9) Next test the heater to make sure it works before you put the glove box and radio back in.  Look for leaks and make sure you are getting heat.  If all the vacuum hoses are not connected, it will not work.  Once your satisfied, you can put your glove box back in and attach the glove box door.  Put your radio back.  Put your center console back in and hook up all the wiring there.  You’re good to go.  You probably will want to drive the car and do a good test to make sure there are no leaks.  Check it for a couple of days just incase.  You might even want to leave the glove box out for a day or so just incase you need to get in there and do some tightening.  The hardest part is getting your hands on the hoses on the heater control valve to tighten them up and to tighten the screws that attach the heater control valve to the firewall.  There’s just not that much space there.

 

 

When we did the job it took most of a Saturday.  It was a learning experience.  But honesly if I had to do it again, I think it would be a ½ day job at the most.
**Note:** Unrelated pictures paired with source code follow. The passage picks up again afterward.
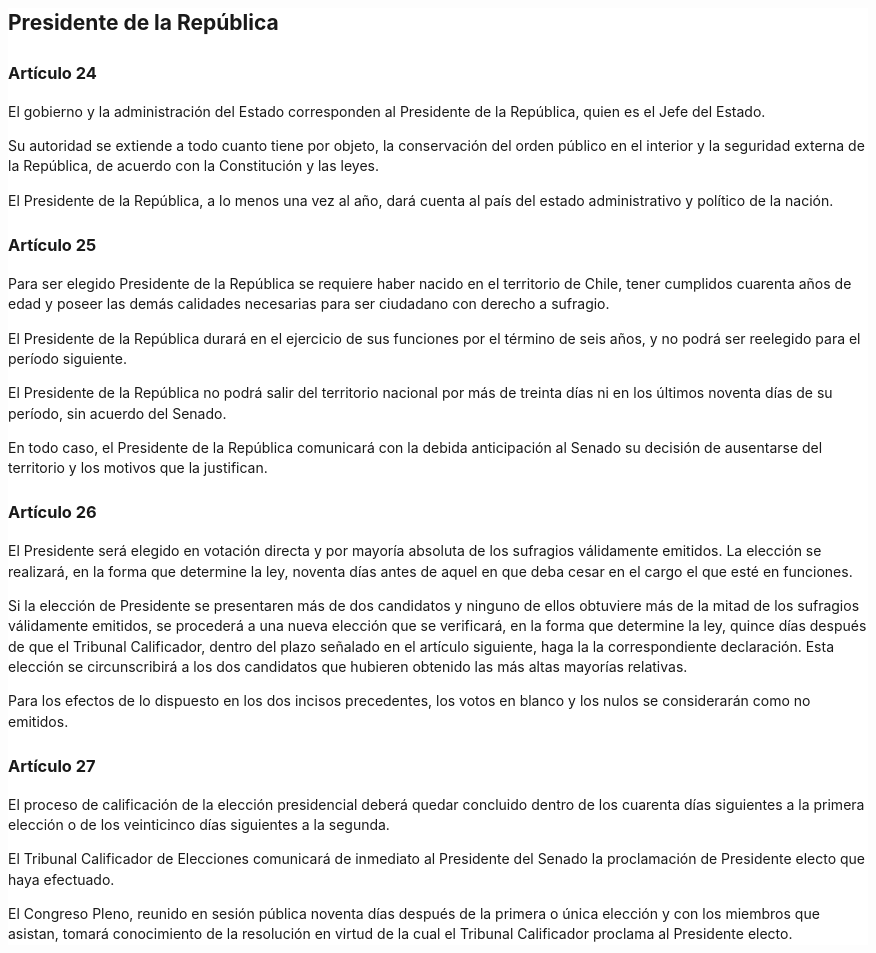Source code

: ## Presidente de la República

### Artículo 24

El gobierno y la administración del Estado corresponden al Presidente de la República, quien es el Jefe del Estado.

Su autoridad se extiende a todo cuanto tiene por objeto, la conservación del orden público en el interior y la seguridad externa de la República, de acuerdo con la Constitución y las leyes.

El Presidente de la República, a lo menos una vez al año, dará cuenta al país del estado administrativo y político de la nación.

### Artículo 25

Para ser elegido Presidente de la República se requiere haber nacido en el territorio de Chile, tener cumplidos cuarenta años de edad y poseer las demás calidades necesarias para ser ciudadano con derecho a sufragio.

El Presidente de la República durará en el ejercicio de sus funciones por el término de seis años, y no podrá ser reelegido para el período siguiente.

El Presidente de la República no podrá salir del territorio nacional por más de treinta días ni en los últimos noventa días de su período, sin acuerdo del Senado.

En todo caso, el Presidente de la República comunicará con la debida anticipación al Senado su decisión de ausentarse del territorio y los motivos que la justifican.

### Artículo 26

El Presidente será elegido en votación directa y por mayoría absoluta de los sufragios válidamente emitidos. La elección se realizará, en la forma que determine la ley, noventa días antes de aquel en que deba cesar en el cargo el que esté en funciones.

Si la elección de Presidente se presentaren más de dos candidatos y ninguno de ellos obtuviere más de la mitad de los sufragios válidamente emitidos, se procederá a una nueva elección que se verificará, en la forma que determine la ley, quince días después de que el Tribunal Calificador, dentro del plazo señalado en el artículo siguiente, haga la la correspondiente declaración. Esta elección se circunscribirá a los dos candidatos que hubieren obtenido las más altas mayorías relativas.

Para los efectos de lo dispuesto en los dos incisos precedentes, los votos en blanco y los nulos se considerarán como no emitidos.

### Artículo 27

El proceso de calificación de la elección presidencial deberá quedar concluido dentro de los cuarenta días siguientes a la primera elección o de los veinticinco días siguientes a la segunda.

El Tribunal Calificador de Elecciones comunicará de inmediato al Presidente del Senado la proclamación de Presidente electo que haya efectuado.

El Congreso Pleno, reunido en sesión pública noventa días después de la primera o única elección y con los miembros que asistan, tomará conocimiento de la resolución en virtud de la cual el Tribunal Calificador proclama al Presidente electo.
Here's a link to all my pictures and they are not in any order.

Here are some alternate steps I found on the internet.

Heater core repair,
Remove center console, then remove glovebox door, light and interior 
latching mechanism. Then remove inner box of glove box.
Disconnect blower motor electrical connection.
Remove three screws holding blower motor to housing.
Remove blower motor.
Remove door actuator cable.
Remove bolts securing blower housing to firewall.
Don't forget the screw that secures the blower motor housing to the 
heater housing.
Remove inner door actuator cable.
The heater core is located at the bottom of the heater housing that can 
now be seen clearly.
Disconnect the heater hoses from inside the engine compartment.
Have a bucket ready to catch any coolant that will escape.
Now move back to the interior of the car. Also have a towel ready to 
catch any coolant that may leak out during the following.
Remove heater hoses that connect the heater core to the heater water 
valve.
This can be difficult, as the clamps are not always turned to where 
they can be reached easily.
Remain determined, and remove all flexible hoses that connect the 
heater core, heater water valve, and the metal connector that goes through 
the firewall to the engine compartment.
Once the flexible hoses are removed, remove the two screws that secure 
the heater valve to the heater housing.
Remove heater control valve.
Remove the screw that secures the interior to exterior hose connector.
On the passenger side of the heat housing there is a small door that 
opens to direct air to the floorboards.
Adjust the heater controls until you see this door open.
Once the door is open you can remove the wire arm that controls the 
small door.
Once this "arm" is removed, remove the screws that secure the passenger 
side panel from the heater housing.
Remove the cap and you can then slide out the heater core from the 
heater housing.
Once the heater core is removed clean out the heater housing where the 
heater core was located.
You can now reverse this process to reinstall a new heater core.
The new heater core should have some foam strips attached to it, this 
makes the reinstall a little difficult but go slow and easy. Also use 
caution when sliding in the new heater core so it is not damaged by the 
interior workings that are located within the heater housing.
This is a VERY good time to replace all of the flexible hoses you have 
removed, as well as the water control valve, and the interior to 
exterior hose connector.
This is what I did to replace the heater works on my 1975 Z coupe with 
A/C. Nissan is currently still stocking the necessary parts at the 
following prices.
Water control valve $60
Interior exterior connector $16
I got my heater core off of ebay and paid around $50.
To think I traded in a 280Z once because it needed a new heater core 
and I thought it was a difficult job!